Prompt – A faithful copy of the entire listing is what is needed.

____

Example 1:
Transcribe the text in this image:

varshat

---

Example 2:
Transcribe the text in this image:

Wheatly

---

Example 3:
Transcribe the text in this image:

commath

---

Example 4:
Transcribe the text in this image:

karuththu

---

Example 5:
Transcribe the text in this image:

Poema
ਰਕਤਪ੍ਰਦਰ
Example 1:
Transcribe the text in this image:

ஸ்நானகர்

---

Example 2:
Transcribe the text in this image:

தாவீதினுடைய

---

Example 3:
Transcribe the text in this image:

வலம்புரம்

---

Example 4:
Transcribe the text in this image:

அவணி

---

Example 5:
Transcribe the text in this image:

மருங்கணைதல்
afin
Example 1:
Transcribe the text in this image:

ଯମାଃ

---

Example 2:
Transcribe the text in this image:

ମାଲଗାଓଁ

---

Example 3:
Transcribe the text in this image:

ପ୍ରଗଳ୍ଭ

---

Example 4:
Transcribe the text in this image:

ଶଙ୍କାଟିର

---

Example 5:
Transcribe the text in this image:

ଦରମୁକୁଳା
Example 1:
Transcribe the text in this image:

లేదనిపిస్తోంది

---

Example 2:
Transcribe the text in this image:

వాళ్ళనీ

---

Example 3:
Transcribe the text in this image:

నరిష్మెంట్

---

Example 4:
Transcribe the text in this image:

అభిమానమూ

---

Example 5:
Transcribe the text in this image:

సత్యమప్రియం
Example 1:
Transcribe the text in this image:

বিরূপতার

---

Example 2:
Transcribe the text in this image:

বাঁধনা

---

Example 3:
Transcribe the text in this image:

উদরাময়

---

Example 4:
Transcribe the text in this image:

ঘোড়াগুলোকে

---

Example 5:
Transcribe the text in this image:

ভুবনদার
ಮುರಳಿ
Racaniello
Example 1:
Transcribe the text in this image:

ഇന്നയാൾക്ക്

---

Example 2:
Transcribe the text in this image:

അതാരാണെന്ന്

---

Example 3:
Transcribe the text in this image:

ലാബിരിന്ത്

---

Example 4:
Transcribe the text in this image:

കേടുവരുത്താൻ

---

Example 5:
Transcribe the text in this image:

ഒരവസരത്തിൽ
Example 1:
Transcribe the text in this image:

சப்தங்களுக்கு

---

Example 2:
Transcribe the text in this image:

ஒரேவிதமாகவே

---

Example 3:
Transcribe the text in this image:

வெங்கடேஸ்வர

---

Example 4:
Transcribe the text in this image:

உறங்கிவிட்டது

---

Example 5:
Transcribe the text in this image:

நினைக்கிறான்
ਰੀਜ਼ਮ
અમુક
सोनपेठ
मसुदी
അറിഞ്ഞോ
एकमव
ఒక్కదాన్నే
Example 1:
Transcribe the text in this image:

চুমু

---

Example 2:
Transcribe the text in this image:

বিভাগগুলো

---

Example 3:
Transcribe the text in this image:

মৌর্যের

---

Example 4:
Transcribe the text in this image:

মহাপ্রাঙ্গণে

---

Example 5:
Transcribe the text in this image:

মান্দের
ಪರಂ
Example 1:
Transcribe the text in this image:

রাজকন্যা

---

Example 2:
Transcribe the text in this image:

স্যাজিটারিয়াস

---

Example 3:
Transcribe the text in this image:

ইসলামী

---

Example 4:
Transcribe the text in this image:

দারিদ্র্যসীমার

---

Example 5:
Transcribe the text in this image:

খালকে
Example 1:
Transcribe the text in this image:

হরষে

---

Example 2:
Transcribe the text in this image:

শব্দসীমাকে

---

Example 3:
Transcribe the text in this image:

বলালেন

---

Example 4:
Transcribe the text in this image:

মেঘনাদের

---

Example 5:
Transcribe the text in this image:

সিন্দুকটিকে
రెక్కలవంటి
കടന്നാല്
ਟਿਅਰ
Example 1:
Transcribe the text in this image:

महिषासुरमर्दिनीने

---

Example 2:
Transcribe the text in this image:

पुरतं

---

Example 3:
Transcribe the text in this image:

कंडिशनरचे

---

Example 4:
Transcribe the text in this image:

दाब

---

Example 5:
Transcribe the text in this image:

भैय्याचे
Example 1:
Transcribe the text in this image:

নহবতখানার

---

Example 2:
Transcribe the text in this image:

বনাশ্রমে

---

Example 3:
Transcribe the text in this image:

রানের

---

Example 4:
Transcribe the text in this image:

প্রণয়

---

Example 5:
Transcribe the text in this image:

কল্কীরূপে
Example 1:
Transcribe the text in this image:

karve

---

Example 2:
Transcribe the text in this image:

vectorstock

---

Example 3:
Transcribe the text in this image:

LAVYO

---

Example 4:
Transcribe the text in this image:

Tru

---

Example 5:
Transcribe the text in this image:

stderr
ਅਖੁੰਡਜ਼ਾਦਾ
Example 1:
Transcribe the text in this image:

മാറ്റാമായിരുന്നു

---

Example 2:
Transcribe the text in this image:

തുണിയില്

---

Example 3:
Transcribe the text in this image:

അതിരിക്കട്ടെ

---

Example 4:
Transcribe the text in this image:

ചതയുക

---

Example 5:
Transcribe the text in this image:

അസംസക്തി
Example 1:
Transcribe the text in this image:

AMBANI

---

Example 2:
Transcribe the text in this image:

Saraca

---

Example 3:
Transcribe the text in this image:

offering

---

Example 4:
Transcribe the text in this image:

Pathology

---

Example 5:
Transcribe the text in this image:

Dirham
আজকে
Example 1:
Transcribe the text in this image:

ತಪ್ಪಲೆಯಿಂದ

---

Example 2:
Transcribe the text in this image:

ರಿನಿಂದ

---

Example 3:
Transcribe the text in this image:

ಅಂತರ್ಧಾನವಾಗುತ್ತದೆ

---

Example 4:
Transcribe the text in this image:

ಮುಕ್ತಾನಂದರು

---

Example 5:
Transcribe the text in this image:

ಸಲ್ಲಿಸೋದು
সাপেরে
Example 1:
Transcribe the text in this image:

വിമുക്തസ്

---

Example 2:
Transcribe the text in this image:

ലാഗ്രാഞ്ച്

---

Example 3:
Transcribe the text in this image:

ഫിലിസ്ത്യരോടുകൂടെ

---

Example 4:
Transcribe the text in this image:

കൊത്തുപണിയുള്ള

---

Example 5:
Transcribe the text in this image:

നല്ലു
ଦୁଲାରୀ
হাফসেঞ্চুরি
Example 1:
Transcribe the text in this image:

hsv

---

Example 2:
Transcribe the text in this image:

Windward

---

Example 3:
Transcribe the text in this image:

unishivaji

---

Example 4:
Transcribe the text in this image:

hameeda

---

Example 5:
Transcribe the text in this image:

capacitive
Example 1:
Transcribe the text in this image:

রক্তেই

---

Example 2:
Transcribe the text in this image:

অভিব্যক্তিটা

____

Final answer –
Example 1:
Transcribe the text in this image:

varshat

---

Example 2:
Transcribe the text in this image:

Wheatly

---

Example 3:
Transcribe the text in this image:

commath

---

Example 4:
Transcribe the text in this image:

karuththu

---

Example 5:
Transcribe the text in this image:

Poema
ਰਕਤਪ੍ਰਦਰ
Example 1:
Transcribe the text in this image:

ஸ்நானகர்

---

Example 2:
Transcribe the text in this image:

தாவீதினுடைய

---

Example 3:
Transcribe the text in this image:

வலம்புரம்

---

Example 4:
Transcribe the text in this image:

அவணி

---

Example 5:
Transcribe the text in this image:

மருங்கணைதல்
afin
Example 1:
Transcribe the text in this image:

ଯମାଃ

---

Example 2:
Transcribe the text in this image:

ମାଲଗାଓଁ

---

Example 3:
Transcribe the text in this image:

ପ୍ରଗଳ୍ଭ

---

Example 4:
Transcribe the text in this image:

ଶଙ୍କାଟିର

---

Example 5:
Transcribe the text in this image:

ଦରମୁକୁଳା
Example 1:
Transcribe the text in this image:

లేదనిపిస్తోంది

---

Example 2:
Transcribe the text in this image:

వాళ్ళనీ

---

Example 3:
Transcribe the text in this image:

నరిష్మెంట్

---

Example 4:
Transcribe the text in this image:

అభిమానమూ

---

Example 5:
Transcribe the text in this image:

సత్యమప్రియం
Example 1:
Transcribe the text in this image:

বিরূপতার

---

Example 2:
Transcribe the text in this image:

বাঁধনা

---

Example 3:
Transcribe the text in this image:

উদরাময়

---

Example 4:
Transcribe the text in this image:

ঘোড়াগুলোকে

---

Example 5:
Transcribe the text in this image:

ভুবনদার
ಮುರಳಿ
Racaniello
Example 1:
Transcribe the text in this image:

ഇന്നയാൾക്ക്

---

Example 2:
Transcribe the text in this image:

അതാരാണെന്ന്

---

Example 3:
Transcribe the text in this image:

ലാബിരിന്ത്

---

Example 4:
Transcribe the text in this image:

കേടുവരുത്താൻ

---

Example 5:
Transcribe the text in this image:

ഒരവസരത്തിൽ
Example 1:
Transcribe the text in this image:

சப்தங்களுக்கு

---

Example 2:
Transcribe the text in this image:

ஒரேவிதமாகவே

---

Example 3:
Transcribe the text in this image:

வெங்கடேஸ்வர

---

Example 4:
Transcribe the text in this image:

உறங்கிவிட்டது

---

Example 5:
Transcribe the text in this image:

நினைக்கிறான்
ਰੀਜ਼ਮ
અમુક
सोनपेठ
मसुदी
അറിഞ്ഞോ
एकमव
ఒక్కదాన్నే
Example 1:
Transcribe the text in this image:

চুমু

---

Example 2:
Transcribe the text in this image:

বিভাগগুলো

---

Example 3:
Transcribe the text in this image:

মৌর্যের

---

Example 4:
Transcribe the text in this image:

মহাপ্রাঙ্গণে

---

Example 5:
Transcribe the text in this image:

মান্দের
ಪರಂ
Example 1:
Transcribe the text in this image:

রাজকন্যা

---

Example 2:
Transcribe the text in this image:

স্যাজিটারিয়াস

---

Example 3:
Transcribe the text in this image:

ইসলামী

---

Example 4:
Transcribe the text in this image:

দারিদ্র্যসীমার

---

Example 5:
Transcribe the text in this image:

খালকে
Example 1:
Transcribe the text in this image:

হরষে

---

Example 2:
Transcribe the text in this image:

শব্দসীমাকে

---

Example 3:
Transcribe the text in this image:

বলালেন

---

Example 4:
Transcribe the text in this image:

মেঘনাদের

---

Example 5:
Transcribe the text in this image:

সিন্দুকটিকে
రెక్కలవంటి
കടന്നാല്
ਟਿਅਰ
Example 1:
Transcribe the text in this image:

महिषासुरमर्दिनीने

---

Example 2:
Transcribe the text in this image:

पुरतं

---

Example 3:
Transcribe the text in this image:

कंडिशनरचे

---

Example 4:
Transcribe the text in this image:

दाब

---

Example 5:
Transcribe the text in this image:

भैय्याचे
Example 1:
Transcribe the text in this image:

নহবতখানার

---

Example 2:
Transcribe the text in this image:

বনাশ্রমে

---

Example 3:
Transcribe the text in this image:

রানের

---

Example 4:
Transcribe the text in this image:

প্রণয়

---

Example 5:
Transcribe the text in this image:

কল্কীরূপে
Example 1:
Transcribe the text in this image:

karve

---

Example 2:
Transcribe the text in this image:

vectorstock

---

Example 3:
Transcribe the text in this image:

LAVYO

---

Example 4:
Transcribe the text in this image:

Tru

---

Example 5:
Transcribe the text in this image:

stderr
ਅਖੁੰਡਜ਼ਾਦਾ
Example 1:
Transcribe the text in this image:

മാറ്റാമായിരുന്നു

---

Example 2:
Transcribe the text in this image:

തുണിയില്

---

Example 3:
Transcribe the text in this image:

അതിരിക്കട്ടെ

---

Example 4:
Transcribe the text in this image:

ചതയുക

---

Example 5:
Transcribe the text in this image:

അസംസക്തി
Example 1:
Transcribe the text in this image:

AMBANI

---

Example 2:
Transcribe the text in this image:

Saraca

---

Example 3:
Transcribe the text in this image:

offering

---

Example 4:
Transcribe the text in this image:

Pathology

---

Example 5:
Transcribe the text in this image:

Dirham
আজকে
Example 1:
Transcribe the text in this image:

ತಪ್ಪಲೆಯಿಂದ

---

Example 2:
Transcribe the text in this image:

ರಿನಿಂದ

---

Example 3:
Transcribe the text in this image:

ಅಂತರ್ಧಾನವಾಗುತ್ತದೆ

---

Example 4:
Transcribe the text in this image:

ಮುಕ್ತಾನಂದರು

---

Example 5:
Transcribe the text in this image:

ಸಲ್ಲಿಸೋದು
সাপেরে
Example 1:
Transcribe the text in this image:

വിമുക്തസ്

---

Example 2:
Transcribe the text in this image:

ലാഗ്രാഞ്ച്

---

Example 3:
Transcribe the text in this image:

ഫിലിസ്ത്യരോടുകൂടെ

---

Example 4:
Transcribe the text in this image:

കൊത്തുപണിയുള്ള

---

Example 5:
Transcribe the text in this image:

നല്ലു
ଦୁଲାରୀ
হাফসেঞ্চুরি
Example 1:
Transcribe the text in this image:

hsv

---

Example 2:
Transcribe the text in this image:

Windward

---

Example 3:
Transcribe the text in this image:

unishivaji

---

Example 4:
Transcribe the text in this image:

hameeda

---

Example 5:
Transcribe the text in this image:

capacitive
Example 1:
Transcribe the text in this image:

রক্তেই

---

Example 2:
Transcribe the text in this image:

অভিব্যক্তিটা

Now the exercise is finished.